Make Immunization Resources Easy for Parents to Find
You can save time by helping parents get their questions answered before they meet with you and making immunization information easy to find. Ensure resources are easily accessible by:
- Including the immunization schedulepdf icon and other handouts in new patient packets
- Posting parent-friendly versions of the immunization schedules in exam rooms
- Syndicating CDC web content on your website
- Posting a web button on your website that links to CDC’s vaccine website for parents
- Customizing your electronic medical records to include information like dot-phrases that can easily be printed and given to parents
- Schedule Follow-Up Vaccinations Before the Child Leaves the Office
Encourage parents to schedule their child’s next immunization appointment before leaving the office and ensure this appointment falls within the recommended timeframe of the CDC schedule. If a parent defers scheduling for any reason, offer to call them a few days later. During checkout, tell older children that they did a great job and offer them a sticker or other small prize.
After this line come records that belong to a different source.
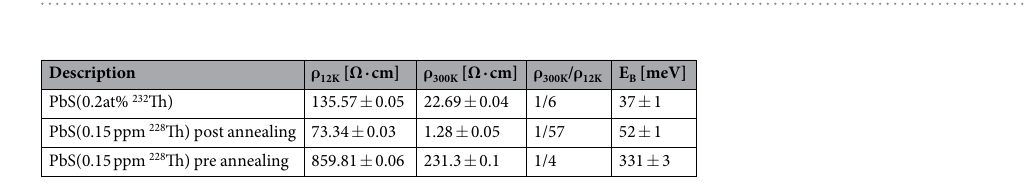
Table 1. Sample resistivities and extracted barrier energies (E B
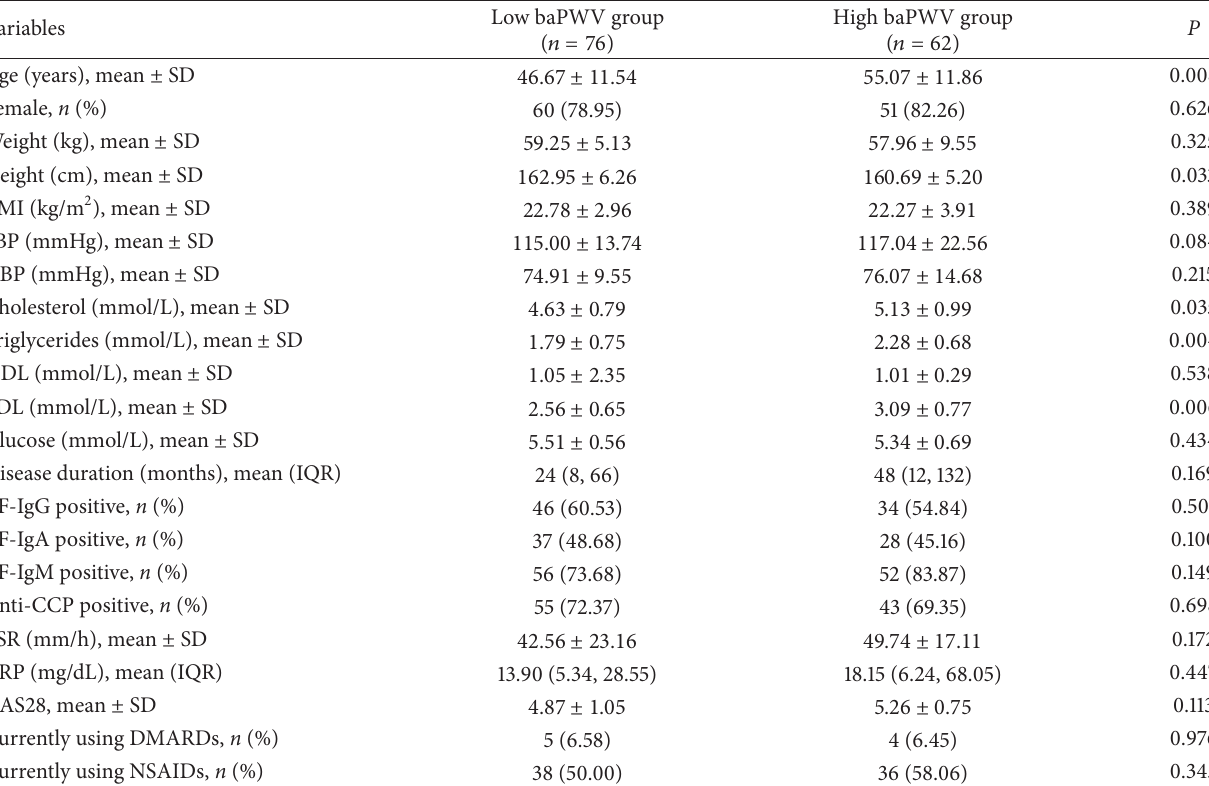
Table 3: Demographic and clinical characteristics of RA patients and comparisons between subgroups.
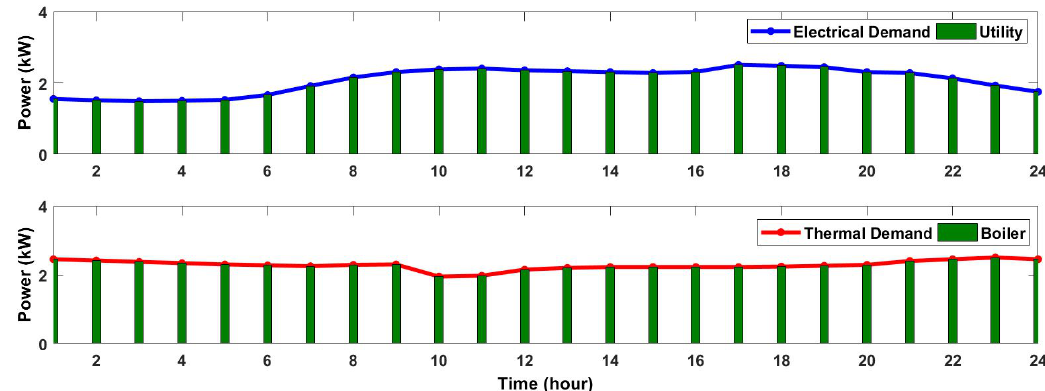
Figure 6. Case 1: Basic operation mode of house.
- Remind Parents About Upcoming Immunization Appointments and Contact Those Who Miss Appointments
Ongoing communication is essential in making sure parents stay on schedule with their child’s vaccinations. Remind parents about the importance of immunization in between their child’s well visits to your practice. This can include reminder calls, texts, emails, and postcards. If a child comes in for a sick visit, remind the parents about immunizations. Lastly, if a patient misses an appointment, call the parents to follow up. During your follow ups, remind parents why you are being so diligent about reminders — because their child is not fully protected until they receive all doses.